**Page excerpt**

┏━━

Assessment of the cellular internalization of thermolytic phosphorothioate DNA oligonucleotide prodrugs

• Published in: Bioorganic & medicinal chemistry Vol. 21; no. 20; pp. 6224 - 6232
• Main Authors: Jain, Harsh V., Takeda, Kazuyo, Tami, Cecilia, Verthelyi, Daniela, Beaucage, Serge L.
• Format: Journal Article
• Language: English
• Published: OXFORD Elsevier Ltd 15.10.2013; Elsevier
• Subjects: Animals; Biochemistry & Molecular Biology; Cellular internalization; Cercopithecus aethiops; Chemistry; Chemistry, Medicinal; Chemistry, Organic; cytotoxicity; DNA; DNA - chemistry; DNA - pharmacokinetics; drugs; flow cytometry; Fluoresceins - chemistry; fma-Thiophosphate protecting group; HeLa Cells; Humans; Life Sciences & Biomedicine; Lipids - chemistry; Lipids - pharmacokinetics; Mice; microscopy; Microscopy, Confocal; Nuclear localization; Nucleic acid-based drug delivery; nucleotide sequences; oligonucleotides; Oligonucleotides - chemistry; Oligonucleotides - pharmacokinetics; Pharmacology & Pharmacy; Physical Sciences; Positively charged DNA prodrug; Prodrugs - pharmacokinetics; Science & Technology; Thermolytic DNA prodrugs; Thionucleotides - chemistry; Thionucleotides - pharmacokinetics; thiophosphate; Vero Cells; Thermolytic DNA prodrugs; Nucleic acid-based drug delivery; fma-Thiophosphate protecting group; Nuclear localization; Cellular internalization; Positively charged DNA prodrug; TRANSPORTERS; TRAFFICKING; MECHANISMS; BIOLOGICAL BARRIERS; DELIVERY; LIPOPHILIC PRO-OLIGONUCLEOTIDES; PROTECTING GROUP; HELA-CELLS; ANTISENSE OLIGONUCLEOTIDES; BACTERIAL-DNA
• ISSN: 0968-0896; 1464-3391
• DOI: 10.1016/j.bmc.2013.04.071

The bioactivity of a CpG-containing phosphorothioate DNA oligonucleotide with thermolytic 2-(N-formyl-N-methylamino)ethyl (fma) thiophosphate groups in mice led us to investigate the parameters affecting the internalization of these thermosensitive DNA prodrugs in various cell lines. Flow cytometry and confocal microscopy analyses indicate that 5′-fluoresceinated fma-phosphorothioate DNA sequences are poorly internalized in Vero, HeLa and GC-2 cells. However, when four fma-thiophosphate groups of a 15-nucleotide long oligothymidylate prodrug are replaced with 3-(N,N-dimethylamino)prop-1-yl thiophosphate functions, internalization of the positively charged prodrug, under physiological conditions, increased fourfold in HeLa and 40-fold in Vero or GC-2 cells. No cytotoxic effects are observed in Vero cells even at an extracellular prodrug concentration of 50μM over a period of 72h. Confocal microscopy studies show that internalization of the positively charged oligothymidylate prodrug in Vero cells is time-dependent with early trafficking of the DNA sequence through endosomal vesicles and, eventually, to the nucleus of the cells. Thus, the incorporation of four 3-(N,N-dimethylamino)prop-1-yl thiophosphate groups into thermosentive fma-phosphorothioate DNA prodrugs is an attractive strategy for efficient cellular internalization of these nucleic acid-based drugs for potential therapeutic indications.

┗━━

Copy out the stretch of the prodrug internalization abstract from "Assessment of the" through "Beaucage, Serge L.".

[Saved data entries]
┏━━

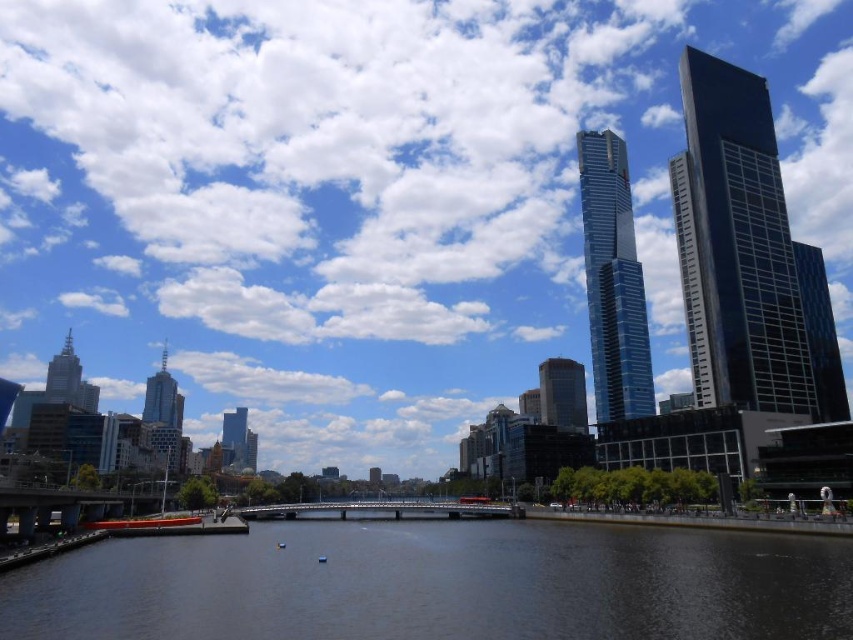
Question: Can you confirm if dark blue water at center is thinner than glassy blue skyscraper at center right?

Choices:
 (A) yes
 (B) no

Answer: (B)

Question: Does glassy blue skyscraper at center right appear under glassy reflective skyscraper at center?

Choices:
 (A) yes
 (B) no

Answer: (B)

Question: Which object is positioned farthest from the dark blue water at center?

Choices:
 (A) glassy blue skyscraper at center
 (B) glassy reflective skyscraper at center
 (C) shiny metallic skyscraper at left

Answer: (A)

Question: Among these points, which one is nearest to the camera?

Choices:
 (A) (618, 272)
 (B) (701, 244)
 (C) (177, 563)

Answer: (C)

Question: Estimate the real-world distances between objects in this image. Which object is closer to the shiny metallic skyscraper at left?

Choices:
 (A) glassy blue skyscraper at center
 (B) dark blue water at center
 (C) glassy reflective skyscraper at center
 (D) shiny glass skyscraper at upper right

Answer: (A)

Question: Is glassy blue skyscraper at center right behind shiny silver spire at left?

Choices:
 (A) yes
 (B) no

Answer: (B)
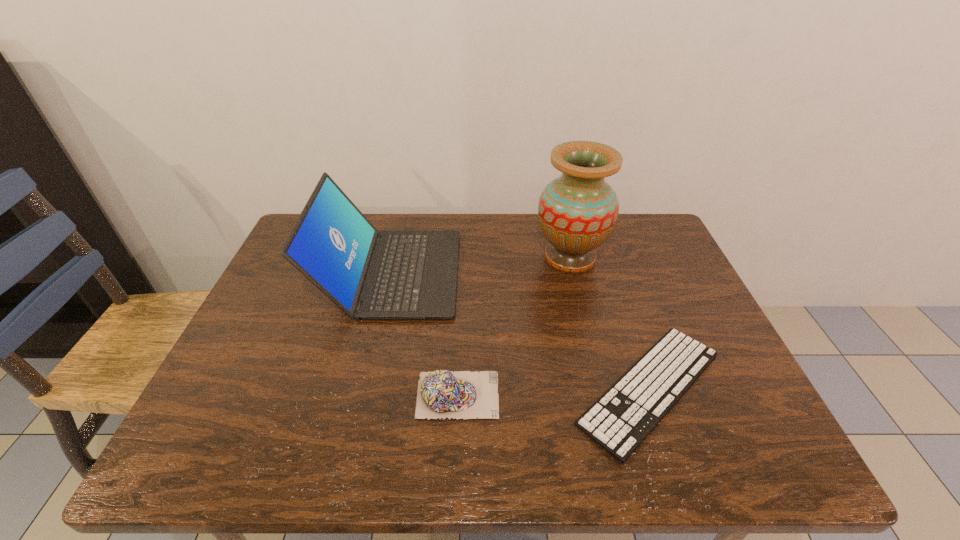
Where is `object that can be found as the third closest to the laptop computer`? Image resolution: width=960 pixels, height=540 pixels. object that can be found as the third closest to the laptop computer is located at coordinates (619, 421).

Identify the location of object that stands as the closest to the vase. (619, 421).

What are the coordinates of `vacant space that satisfies the following two spatial constraints: 1. on the screen of the second tallest object; 2. on the back side of the computer keyboard` in the screenshot? It's located at (363, 388).

Where is `vacant area in the image that satisfies the following two spatial constraints: 1. on the screen of the laptop computer; 2. on the left side of the shortest object`? The image size is (960, 540). vacant area in the image that satisfies the following two spatial constraints: 1. on the screen of the laptop computer; 2. on the left side of the shortest object is located at coordinates (363, 388).

The width and height of the screenshot is (960, 540). What are the coordinates of `vacant space that satisfies the following two spatial constraints: 1. on the screen of the third shortest object; 2. on the right side of the shortest object` in the screenshot? It's located at (363, 388).

Where is `free spot that satisfies the following two spatial constraints: 1. on the front side of the shortest object; 2. on the front, side, and top of the cap`? This screenshot has width=960, height=540. free spot that satisfies the following two spatial constraints: 1. on the front side of the shortest object; 2. on the front, side, and top of the cap is located at coordinates (652, 395).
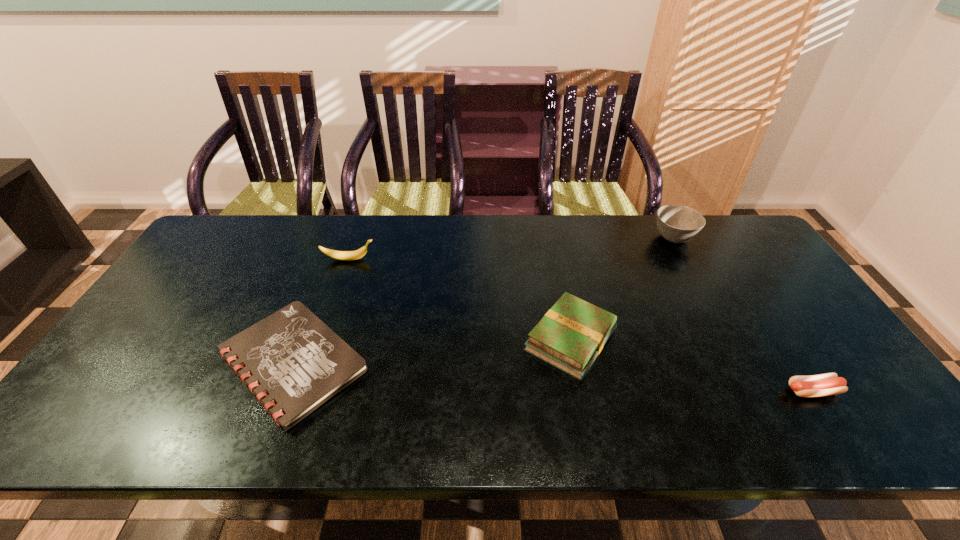
I want to click on vacant space located on the left of the shortest object, so click(x=156, y=362).

This screenshot has height=540, width=960. Find the location of `bowl that is positioned at the far edge`. bowl that is positioned at the far edge is located at coordinates (676, 223).

At what (x,y) coordinates should I click in order to perform the action: click on banana positioned at the far edge. Please return your answer as a coordinate pair (x, y). The width and height of the screenshot is (960, 540). Looking at the image, I should click on (357, 254).

I want to click on object situated at the near edge, so click(x=293, y=362).

Image resolution: width=960 pixels, height=540 pixels. In order to click on object that is at the right edge in this screenshot , I will do `click(827, 384)`.

Where is `free location at the far edge of the desktop`? Image resolution: width=960 pixels, height=540 pixels. free location at the far edge of the desktop is located at coordinates (251, 246).

Where is `free space at the left edge`? free space at the left edge is located at coordinates (198, 309).

The height and width of the screenshot is (540, 960). In the image, there is a desktop. Find the location of `vacant space at the right edge`. vacant space at the right edge is located at coordinates (819, 404).

Find the location of a particular element. blank space at the far left corner of the desktop is located at coordinates [205, 239].

Where is `free space at the near left corner`? The width and height of the screenshot is (960, 540). free space at the near left corner is located at coordinates (99, 411).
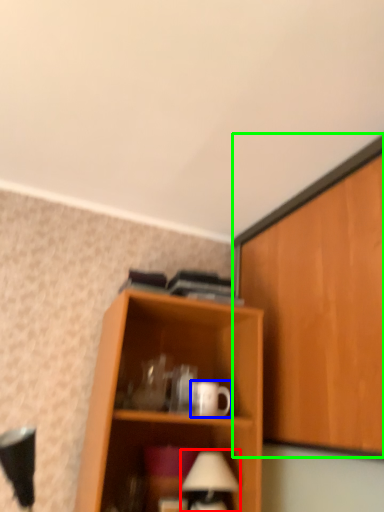
Question: Which is farther away from table lamp (highlighted by a red box)? mug (highlighted by a blue box) or cabinetry (highlighted by a green box)?

Choices:
 (A) mug
 (B) cabinetry

Answer: (B)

┗━━

**Answer space**
Assessment of the cellular internalization of thermolytic phosphorothioate DNA oligonucleotide prodrugs

• Published in: Bioorganic & medicinal chemistry Vol. 21; no. 20; pp. 6224 - 6232
• Main Authors: Jain, Harsh V., Takeda, Kazuyo, Tami, Cecilia, Verthelyi, Daniela, Beaucage, Serge L.